Father contends on appeal that the evidence is not sufficient to support the court's requirement that he participate in a psychological evaluation. Father has not requested de novo review, and this is not an exceptional case warranting such review. See ORS 19.415(3)(b) (giving court discretion to review de novo); ORAP 5.40(8)(c) (court exercises discretion to review de novo "only in exceptional cases"). The issue that we write to address on appeal presents the legal question whether the juvenile court's determination complies with statutory requirements and this court's case law delineating the circumstances under which a parent may be required to undergo a psychological evaluation. Dept. of Human Services v. D. R. D., 298 Or.App. 788, 791, 450 P.3d 1022 (2019) (juvenile court's statutory authority to order a parent to submit to a psychological evaluation is a question of law)

■ How to complete this task: Please continue the court opinion on the father's psychological evaluation from where it stops.

Saved data entries
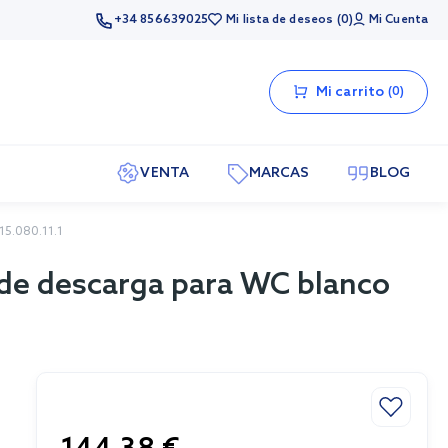
+34 856639025
Mi lista de deseos
0
Mi Cuenta
Mi carrito
0
VENTA
MARCAS
BLOG
15.080.11.1
de descarga para WC blanco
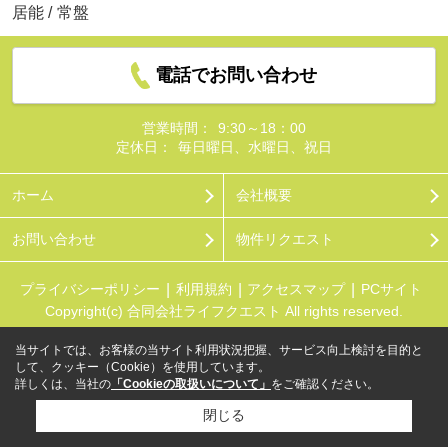
居能
/
常盤
電話でお問い合わせ
営業時間：
9:30～18：00
定休日：
毎日曜日、水曜日、祝日
ホーム
会社概要
お問い合わせ
物件リクエスト
プライバシーポリシー
利用規約
アクセスマップ
PCサイト
Copyright(c) 合同会社ライフクエスト All rights reserved.
当サイトでは、お客様の当サイト利用状況把握、サービス向上検討を目的と
して、クッキー（Cookie）を使用しています。
詳しくは、当社の
「Cookieの取扱いについて」
をご確認ください。
閉じる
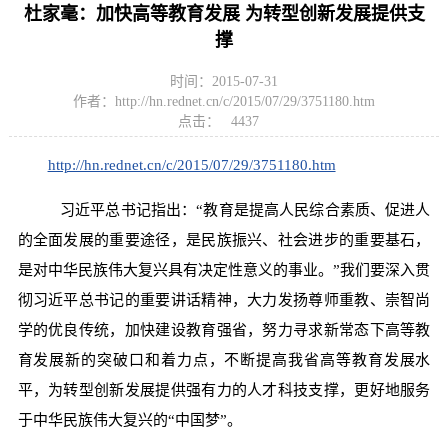
杜家毫：加快高等教育发展 为转型创新发展提供支
撑
时间：2015-07-31
作者：http://hn.rednet.cn/c/2015/07/29/3751180.htm
点击：
4437
http://hn.rednet.cn/c/2015/07/29/3751180.htm
习近平总书记指出：“教育是提高人民综合素质、促进人
的全面发展的重要途径，是民族振兴、社会进步的重要基石，
是对中华民族伟大复兴具有决定性意义的事业。”我们要深入贯
彻习近平总书记的重要讲话精神，大力发扬尊师重教、崇智尚
学的优良传统，加快建设教育强省，努力寻求新常态下高等教
育发展新的突破口和着力点，不断提高我省高等教育发展水
平，为转型创新发展提供强有力的人才科技支撑，更好地服务
于中华民族伟大复兴的“中国梦”。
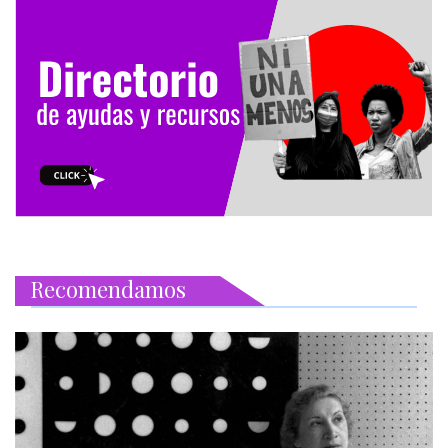
Recomendamos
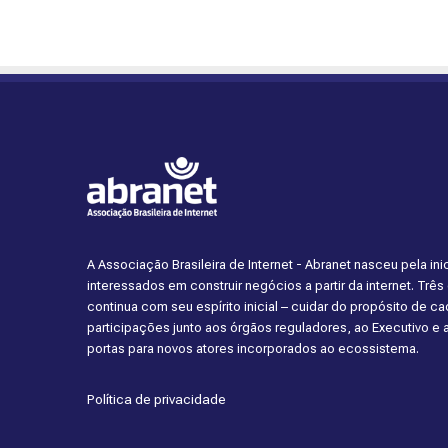
A Associação Brasileira de Internet - Abranet nasceu pela i
interessados em construir negócios a partir da internet. Trê
continua com seu espírito inicial – cuidar do propósito de 
participações junto aos órgãos reguladores, ao Executivo e
portas para novos atores incorporados ao ecossistema.
Política de privacidade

■ Result below:
ORS 419B.387 provides:
"If the court finds in an evidentiary hearing that treatment or training is needed by a parent to correct the circumstances that resulted in wardship or to prepare the parent to resume the care of the ward, the court may order the parent to participate in the treatment or training if the participation is in the ward's best interests."In D. R. D., we had before us the question of what must be shown under ORS 419B.387 to enable a juvenile court to order a parent to participate in a psychological evaluation. Id. at 790-91. The facts in that case are somewhat similar to those here. In D. R. D., in July 2018, the juvenile court had ordered the father to participate in substance abuse treatment and had directed that, if he continued to use drugs for 60 days or more, he would be required to submit to a psychological evaluation to determine whether psychological issues were contributing to his addiction. Id. at 792. At a review hearing in October 2018, there was evidence that the father had not engaged in any services that had been offered to him, and the court found that the father was not able to stay clean and sober. Id. at 795. The family's caseworker testified that the father's participation in a psychological evaluation would "give some insight as to why he is not engaging in substance abuse treatment so that we could get him the proper services, so that he can engage in treatment and remain clean and sober to be a parental resource for this child." id. at 793. The juvenile court ordered that the father submit to a psychological evaluation because a "psychological evaluation will help DHS determine what it can do to motivate father to engage and what services are best to help father maintain sobriety and develop a relationship with the child." Id. at 796.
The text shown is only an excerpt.